Custo de produção do algodão cai 1,36% em Mato Grosso, mas fertilizantes pressionam safra 2026/27
Custeio da lavoura é estimado em R$ 10,63 mil por hectare, enquanto despesas com fertilizantes avançam 2,23% e exigem maior atenção do produtor às compras de insumos
Publicado em: 20/08/2026 às 17:00hs
O custo de produção do algodão apresentou leve redução em Mato Grosso, mas a valorização dos fertilizantes permanece como um dos principais riscos para a rentabilidade da safra 2026/27. Segundo o Instituto Mato-Grossense de Economia Agropecuária (Imea), o custeio da cultura foi estimado em R$ 10.629,11 por hectare.
O valor representa queda de 1,36% em relação ao calculado para a temporada 2025/26. Apesar do recuo, técnicos do projeto Custo de Produção Agropecuário de Mato Grosso (CPA-MT) alertam que os preços dos insumos continuam elevados, especialmente no segmento de fertilizantes.
Fertilizantes ficam 2,23% mais caros
As despesas dos cotonicultores mato-grossenses com fertilizantes foram projetadas em R$ 3.977,05 por hectare, alta de 2,23% na comparação com a safra anterior.
Esse gasto corresponde a aproximadamente 37,4% do custeio estimado para a produção de algodão em Mato Grosso, evidenciando o peso da adubação no orçamento das propriedades.
De acordo com o Imea, o aumento está relacionado aos preços elevados dos insumos, às restrições comerciais e aos riscos de abastecimento no mercado internacional. Por depender fortemente das importações, o Brasil permanece exposto às oscilações cambiais, aos custos logísticos e às tensões geopolíticas que afetam a oferta mundial de fertilizantes.
Relação de troca com sulfato de amônio piora
A evolução da relação de troca entre o algodão e o sulfato de amônio demonstra o impacto da valorização dos insumos sobre o poder de compra do produtor.
Em fevereiro de 2026, no início da comercialização da pluma referente à safra 2026/27, a relação de troca com o sulfato de amônio estava 0,69% abaixo da média dos três anos anteriores.
Desde então, o indicador se deteriorou e passou a ficar 18,73% acima dessa média. Atualmente, são necessárias 19,43 arrobas de pluma de algodão para adquirir uma tonelada do fertilizante.

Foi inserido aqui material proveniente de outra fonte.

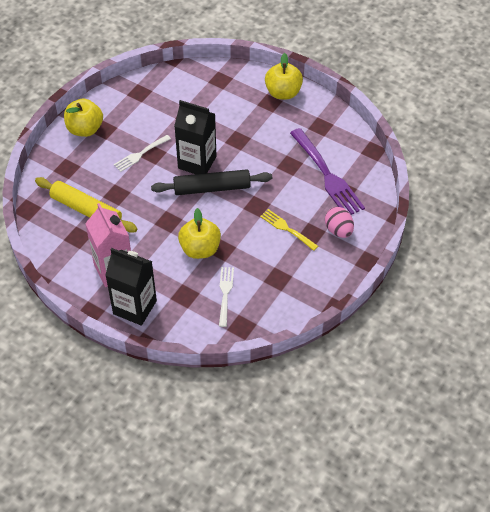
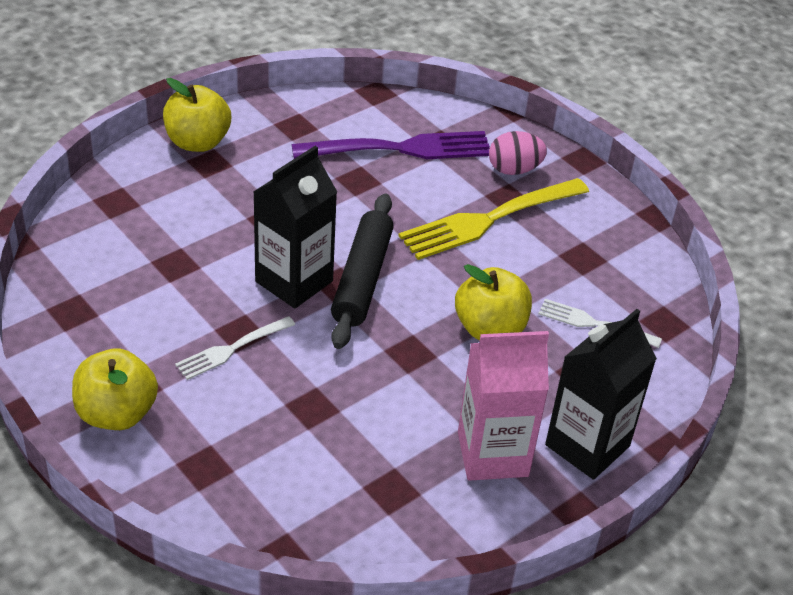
camera: 75 degrees left, 10 degrees down
yellow rolling pin [35,177,137,232] -> none
white fork [114,135,171,172] -> white fork turned 75 degrees clockwise [175,316,295,380]
yellow fork [260,209,318,251] -> yellow fork [399,178,589,260], size x1.83

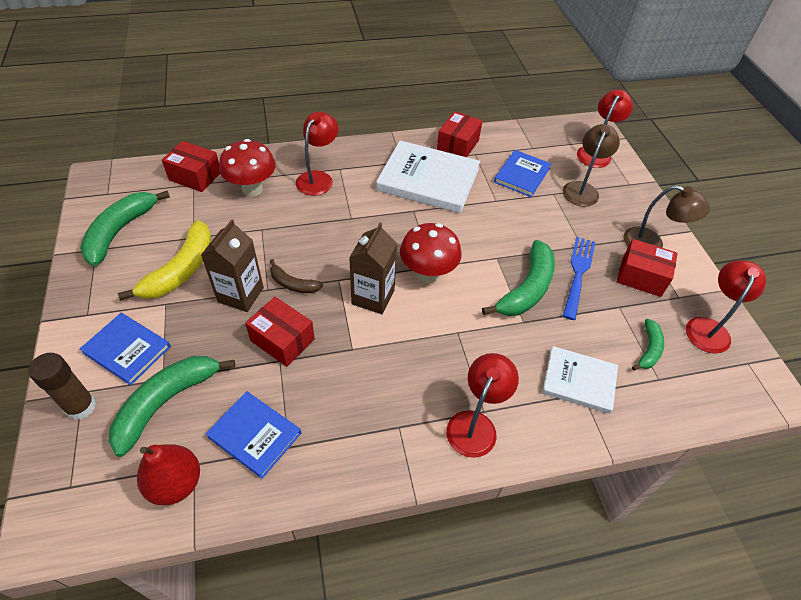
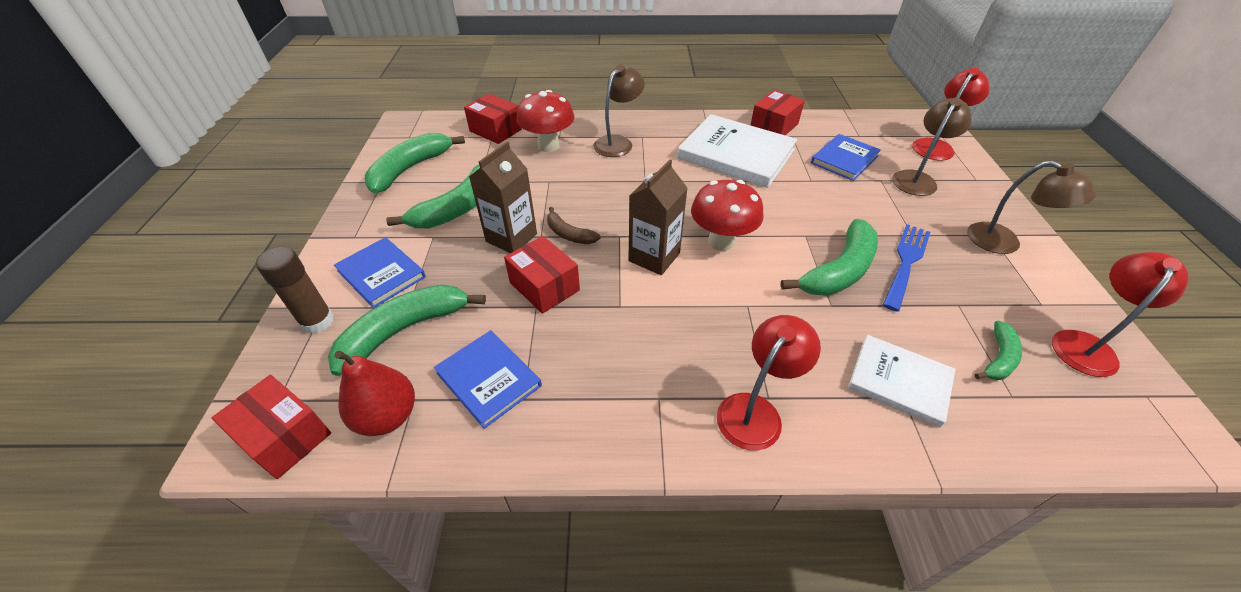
camera: 15 degrees right, 5 degrees down
yellow banana [118,220,212,300] -> green banana [386,165,480,228]
red lamp [296,112,338,196] -> brown lamp [593,64,645,157]
red box [617,239,678,297] -> red box moved to [212,375,331,479]

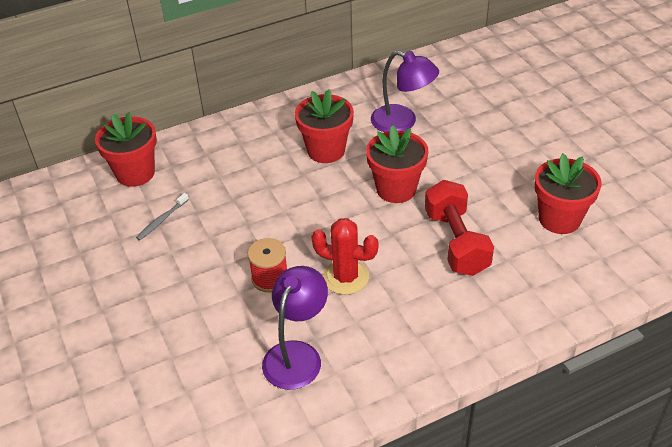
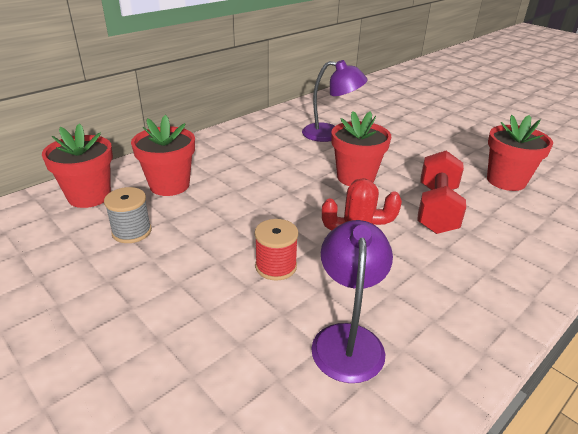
camera: 20 degrees left, 10 degrees down
grey toothbrush [136,193,189,240] -> grey spool [104,187,152,243]
red flower pot [295,89,354,163] -> red flower pot moved to [131,115,195,196]
red dumbbell [425,180,494,276] -> red dumbbell turned 45 degrees clockwise [417,151,466,234]

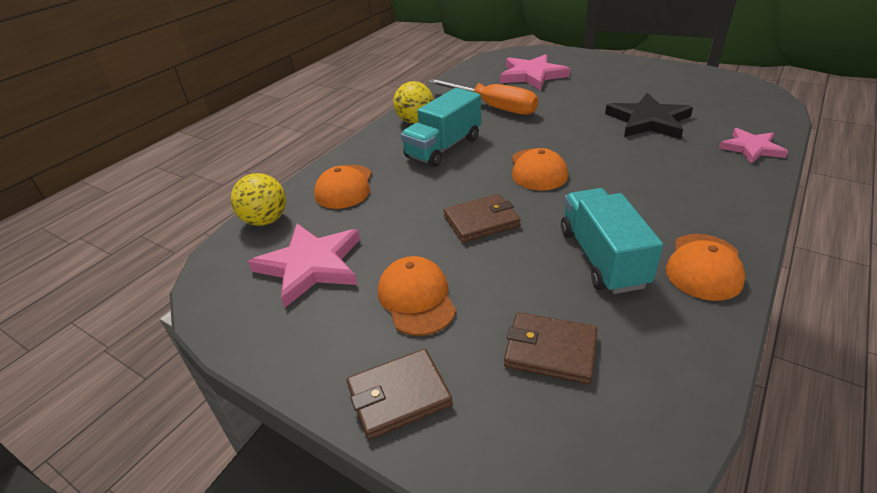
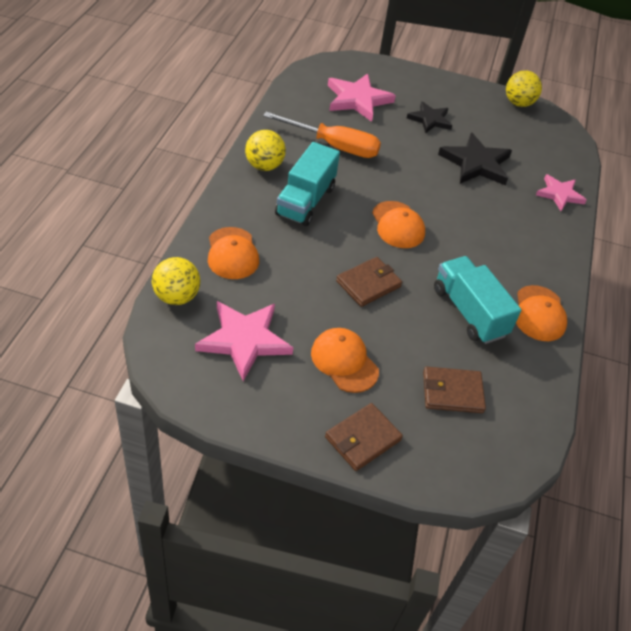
camera: 25 degrees left, 10 degrees up
none -> black star [407,101,452,133]
none -> yellow ball [506,70,542,107]

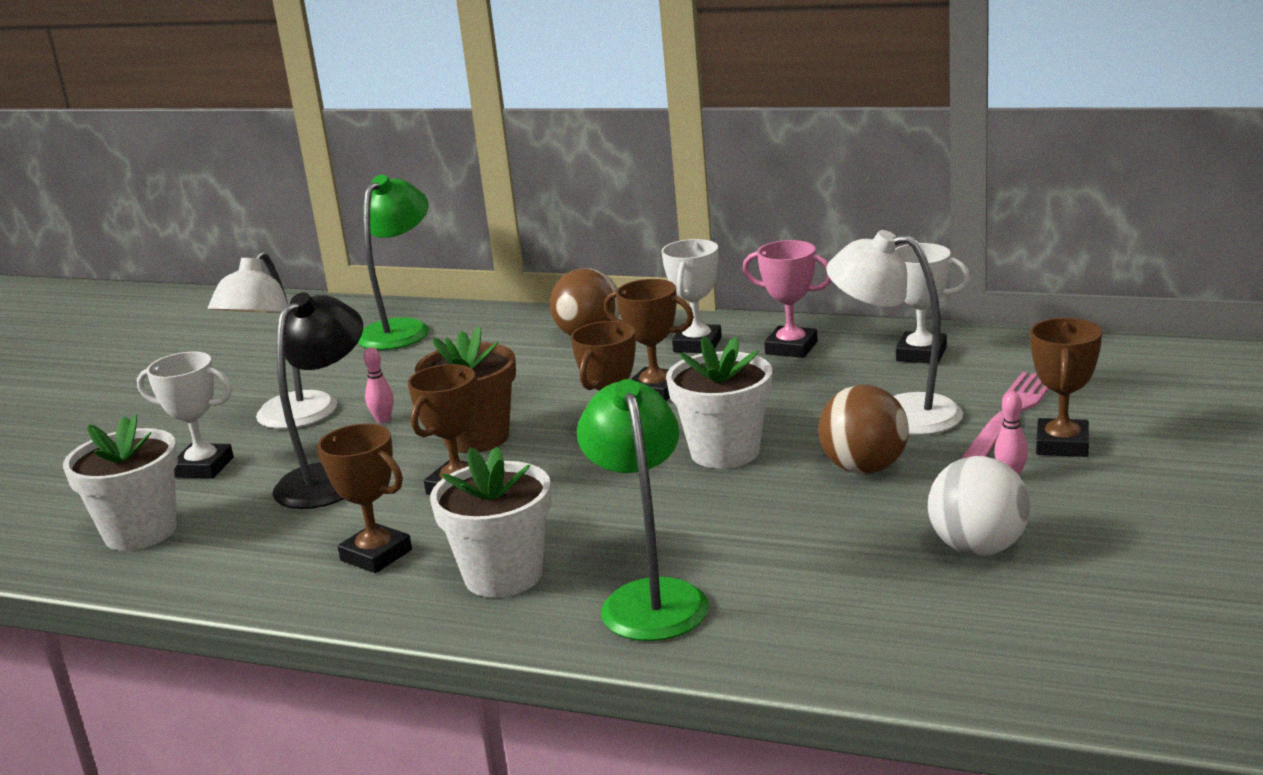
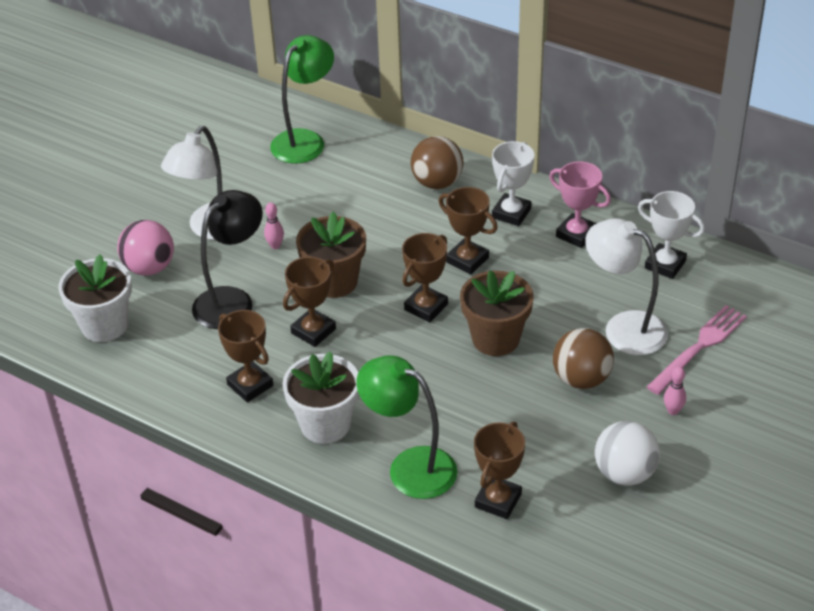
camera: 10 degrees right, 20 degrees up
white trophy [137,352,234,478] -> pink ball [117,220,174,276]
green lamp [577,379,709,641] -> green lamp turned 60 degrees counterclockwise [356,355,458,499]
white flower pot [666,336,772,469] -> brown flower pot [460,271,534,356]
brown trophy [1030,318,1102,457] -> brown trophy moved to [474,422,525,519]

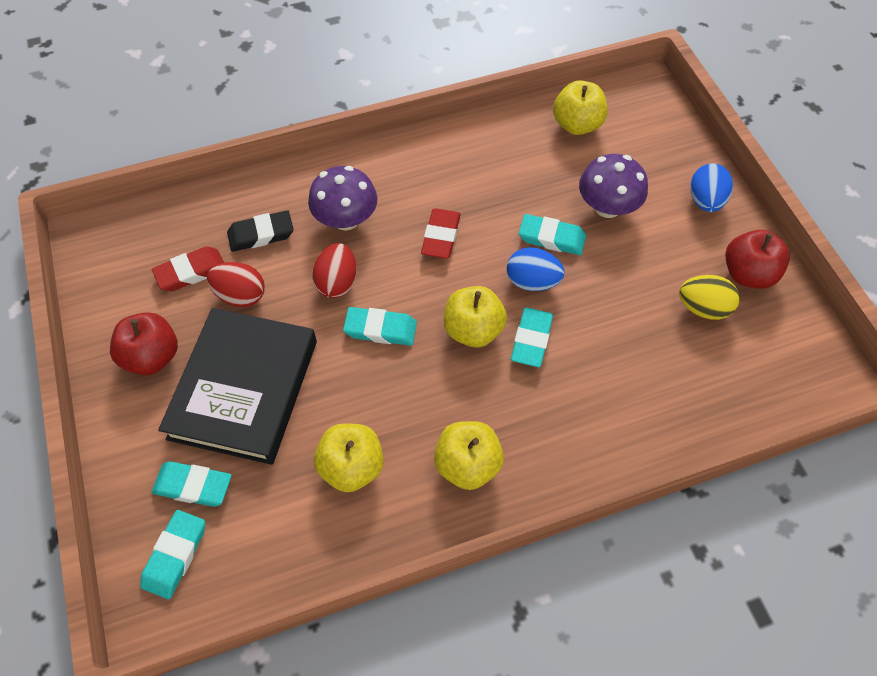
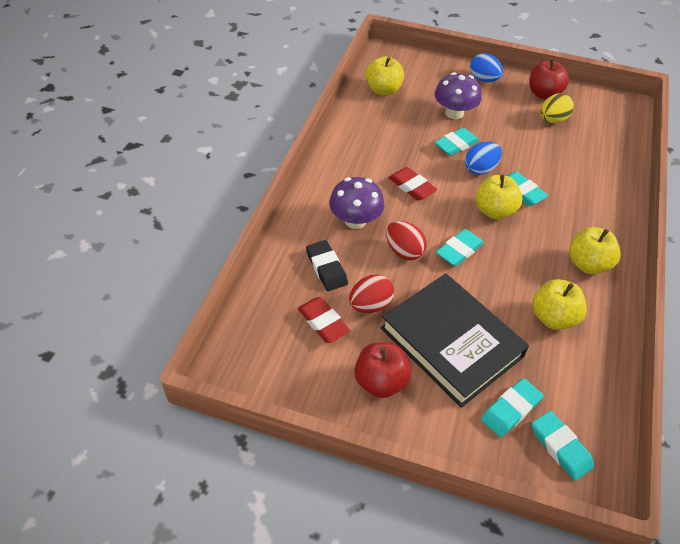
camera: 55 degrees left, 10 degrees down
red eraser [152,246,224,291] -> red eraser turned 45 degrees counterclockwise [298,297,350,343]
black eraser [227,210,294,252] -> black eraser turned 45 degrees counterclockwise [306,240,348,291]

Na prática, o cotonicultor precisa comprometer um volume maior de sua produção para comprar o mesmo insumo, situação que pode reduzir as margens mesmo diante da queda no custeio geral da lavoura.
Compra antecipada pode proteger margens do produtor
Diante das incertezas no mercado internacional, o Imea reforça a importância de o produtor acompanhar os preços e aproveitar momentos mais favoráveis para antecipar a aquisição dos fertilizantes.
A compra planejada pode reduzir a exposição a novas altas, evitar problemas de abastecimento e proporcionar maior previsibilidade financeira durante a implantação da safra.
A estratégia, no entanto, deve considerar a disponibilidade de capital, os custos de armazenamento, as condições de pagamento e a expectativa para os preços futuros do algodão.
Gestão de custos será decisiva na safra 2026/27
Embora a redução de 1,36% no custeio represente um sinal positivo, o avanço dos fertilizantes mantém o cenário de cautela para a cotonicultura de Mato Grosso.
O comportamento do dólar, a oferta internacional de matérias-primas, os custos logísticos e a cotação da pluma serão determinantes para a rentabilidade da temporada 2026/27.
Nesse ambiente, planejamento, negociação antecipada e acompanhamento da relação de troca ganham importância para evitar que novos aumentos dos insumos comprometam as margens dos produtores de algodão.